The first two weeks were spent at university but now they are learning and working on wards and theatres.

The nursing associate programme is full time over two years and is practice based with academic input from the University of Lincoln. We’re part of a Lincolnshire wide circuit supporting this initiative along with other health and social care providers. We are one of five ‘circuits’ which make up an East Midlands collaborative area that will provide consistency across the region for this new role.

The Nursing and Midwifery Council (NMC) has formally agreed to be the regulator for the role.
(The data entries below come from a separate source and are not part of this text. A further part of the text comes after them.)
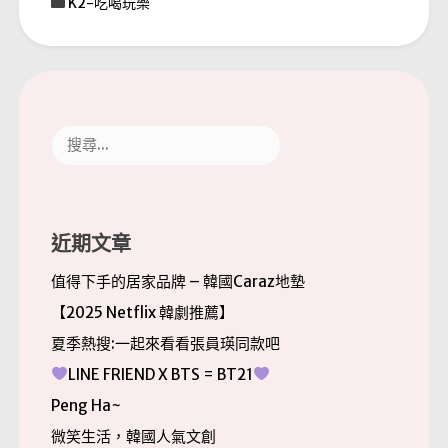
K2-吃喝玩樂
搜
尋
關
鍵
字:
近期文章
值得下手的居家品牌 – 韓國Caraz地墊
【2025 Netflix 韓劇推薦】
夏季熱搜:一起來看看張員瑛同款吧
LINE FRIEND X BTS = BT21
Peng Ha~
微笑生活，韓國人氣文創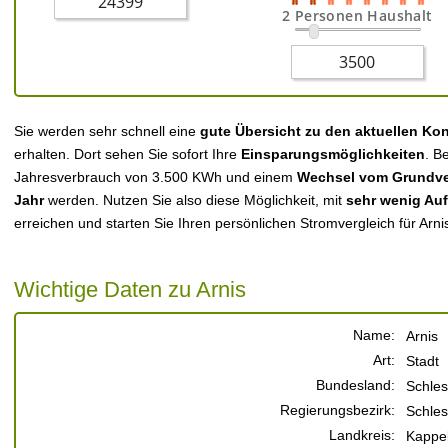
2 Personen Haushalt
Sie werden sehr schnell eine
gute Übersicht zu den aktuellen Ko
erhalten. Dort sehen Sie sofort Ihre
Einsparungsmöglichkeiten
. B
Jahresverbrauch von 3.500 KWh und einem
Wechsel vom Grundver
Jahr
werden. Nutzen Sie also diese Möglichkeit, mit
sehr wenig Au
erreichen und starten Sie Ihren persönlichen Stromvergleich für Arni
Wichtige Daten zu Arnis
Name:
Arnis
Art:
Stadt
Bundesland:
Schles
Regierungsbezirk:
Schles
Landkreis:
Kappe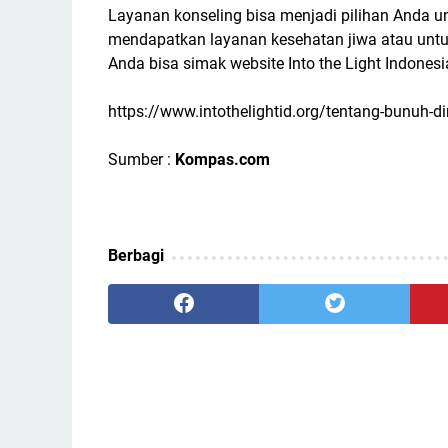
Layanan konseling bisa menjadi pilihan Anda 
mendapatkan layanan kesehatan jiwa atau untuk
Anda bisa simak website Into the Light Indonesi
https://www.intothelightid.org/tentang-bunuh-di
Sumber :
Kompas.com
Berbagi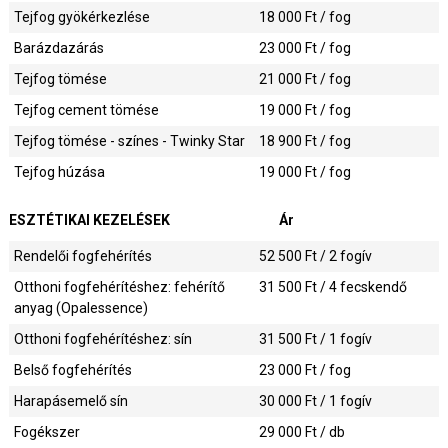
Tejfog gyökérkezlése
18 000
Ft / fog
Barázdazárás
23 000
Ft / fog
Tejfog tömése
21 000
Ft / fog
Tejfog cement tömése
19 000
Ft / fog
Tejfog tömése - színes - Twinky Star
18 900
Ft / fog
Tejfog húzása
19 000
Ft / fog
ESZTÉTIKAI KEZELÉSEK
Ár
Rendelői fogfehérítés
52 500
Ft / 2 fogív
Otthoni fogfehérítéshez: fehérítő
31 500
Ft / 4 fecskendő
anyag (Opalessence)
Otthoni fogfehérítéshez: sín
31 500
Ft / 1 fogív
Belső fogfehérítés
23 000
Ft / fog
Harapásemelő sín
30 000
Ft / 1 fogív
Fogékszer
29 000
Ft / db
Lincolnshire is one of 11 sites in England to have been chosen to deliver the first wave of training. On qualification, these trainees will become the first nursing associates in the country.

The nursing associate role will bridge the practice gap between nursing care support workers and registered nurses to deliver hands-on care for patients. It has the potential to transform the future of the nursing and care workforce. This is a great opportunity to develop and grow the future workforce with the right skills and knowledge to meet the delivery of high quality patient care in Lincolnshire. 

Please make our nursing associates feel welcome – you can spot them in their grey uniform with green piping.

* Dr Suneil Kapadia is the Medical Director of United Lincolnshire Hospitals NHS Trust.